(Saved data entries)
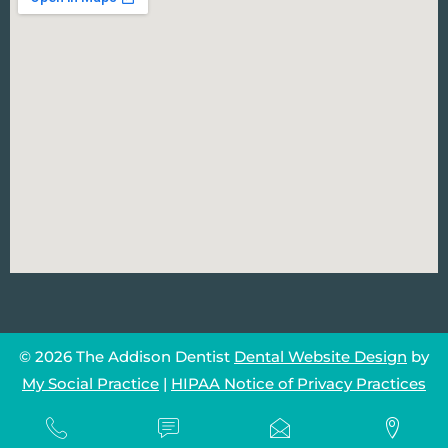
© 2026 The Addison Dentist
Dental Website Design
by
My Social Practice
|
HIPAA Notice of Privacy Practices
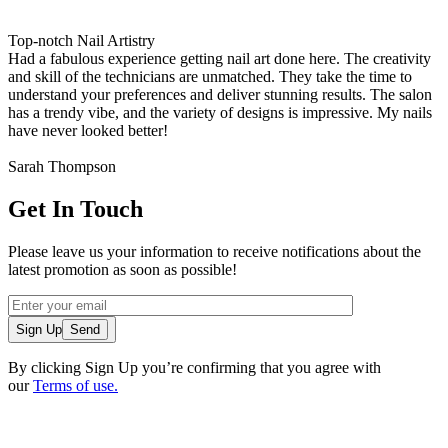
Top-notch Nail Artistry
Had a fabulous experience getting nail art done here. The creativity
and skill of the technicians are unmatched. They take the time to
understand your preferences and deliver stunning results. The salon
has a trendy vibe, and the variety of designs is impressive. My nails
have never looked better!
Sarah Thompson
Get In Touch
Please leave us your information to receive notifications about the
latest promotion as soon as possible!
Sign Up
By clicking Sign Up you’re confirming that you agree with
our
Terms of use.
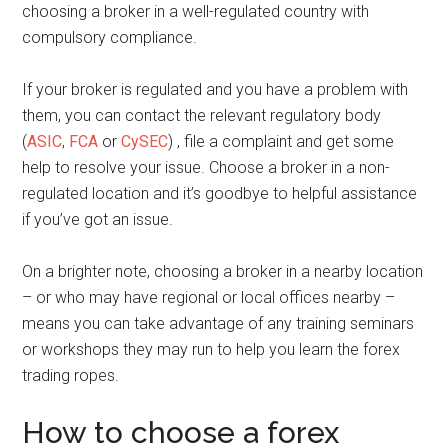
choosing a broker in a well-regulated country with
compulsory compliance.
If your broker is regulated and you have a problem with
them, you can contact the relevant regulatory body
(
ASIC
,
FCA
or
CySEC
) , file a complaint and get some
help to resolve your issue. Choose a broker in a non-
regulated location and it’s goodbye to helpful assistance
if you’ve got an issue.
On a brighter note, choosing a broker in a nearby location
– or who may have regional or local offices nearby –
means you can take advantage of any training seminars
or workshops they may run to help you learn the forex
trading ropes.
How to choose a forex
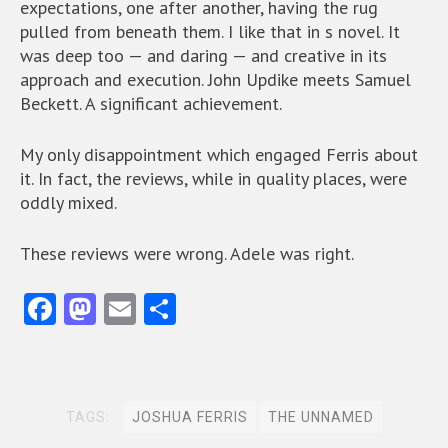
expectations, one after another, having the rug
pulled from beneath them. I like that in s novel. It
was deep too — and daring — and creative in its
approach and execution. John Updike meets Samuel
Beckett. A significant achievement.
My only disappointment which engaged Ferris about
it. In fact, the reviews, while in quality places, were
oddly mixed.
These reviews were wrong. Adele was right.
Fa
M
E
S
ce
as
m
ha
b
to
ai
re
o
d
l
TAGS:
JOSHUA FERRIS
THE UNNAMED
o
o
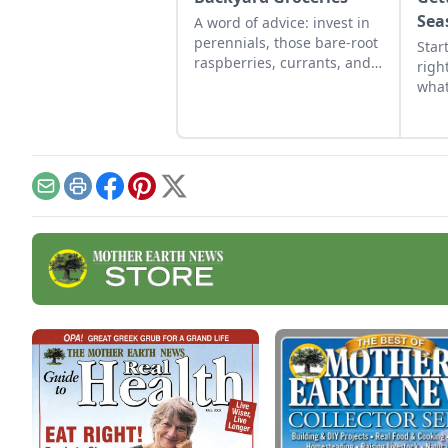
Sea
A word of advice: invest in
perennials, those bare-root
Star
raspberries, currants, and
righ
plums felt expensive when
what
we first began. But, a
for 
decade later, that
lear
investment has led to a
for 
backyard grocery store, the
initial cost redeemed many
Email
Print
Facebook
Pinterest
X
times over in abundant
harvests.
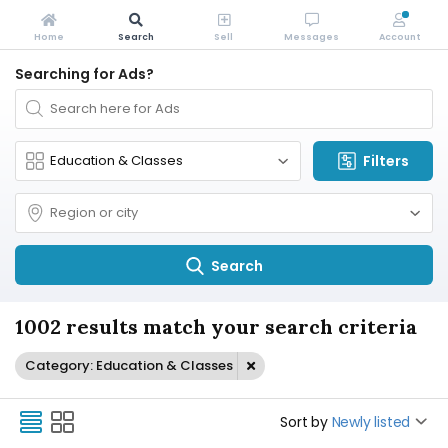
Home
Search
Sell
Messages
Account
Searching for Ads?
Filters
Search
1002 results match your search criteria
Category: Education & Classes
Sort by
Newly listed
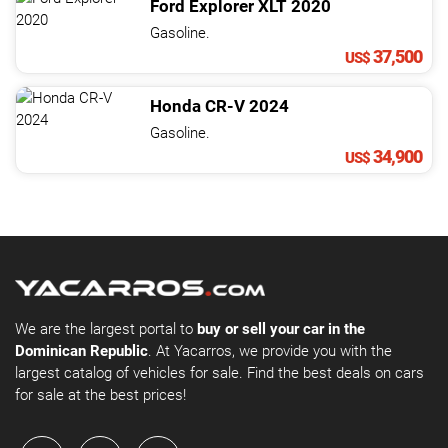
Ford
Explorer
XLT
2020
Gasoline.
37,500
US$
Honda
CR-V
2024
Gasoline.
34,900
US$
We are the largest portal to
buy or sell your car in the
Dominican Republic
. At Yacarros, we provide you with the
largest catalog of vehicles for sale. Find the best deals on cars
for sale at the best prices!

| Assignment |
Rewrite the stretch from the line containing "choosing a broker in a well-regulated" through the end of the rows, putting "dealer" wherever "broker" appears and changing nothing else. Leave the pictures out.

| Response to this task |
choosing a dealer in a well-regulated country with
compulsory compliance.
If your dealer is regulated and you have a problem with
them, you can contact the relevant regulatory body
(
ASIC
,
FCA
or
CySEC
) , file a complaint and get some
help to resolve your issue. Choose a dealer in a non-
regulated location and it’s goodbye to helpful assistance
if you’ve got an issue.
On a brighter note, choosing a dealer in a nearby location
– or who may have regional or local offices nearby –
means you can take advantage of any training seminars
or workshops they may run to help you learn the forex
trading ropes.
How to choose a forex
expectations, one after another, having the rug
pulled from beneath them. I like that in s novel. It
was deep too — and daring — and creative in its
approach and execution. John Updike meets Samuel
Beckett. A significant achievement.
My only disappointment which engaged Ferris about
it. In fact, the reviews, while in quality places, were
oddly mixed.
These reviews were wrong. Adele was right.
Fa
M
E
S
ce
as
m
ha
b
to
ai
re
o
d
l
TAGS:
JOSHUA FERRIS
THE UNNAMED
o
o
Sea
A word of advice: invest in
perennials, those bare-root
Star
raspberries, currants, and
righ
plums felt expensive when
what
we first began. But, a
for 
decade later, that
lear
investment has led to a
for 
backyard grocery store, the
initial cost redeemed many
Email
Print
Facebook
Pinterest
X
times over in abundant
harvests.
Home
Search
Sell
Messages
Account
Searching for Ads?
Filters
Search
1002 results match your search criteria
Category: Education & Classes
Sort by
Newly listed
Ford
Explorer
XLT
2020
Gasoline.
37,500
US$
Honda
CR-V
2024
Gasoline.
34,900
US$
We are the largest portal to
buy or sell your car in the
Dominican Republic
. At Yacarros, we provide you with the
largest catalog of vehicles for sale. Find the best deals on cars
for sale at the best prices!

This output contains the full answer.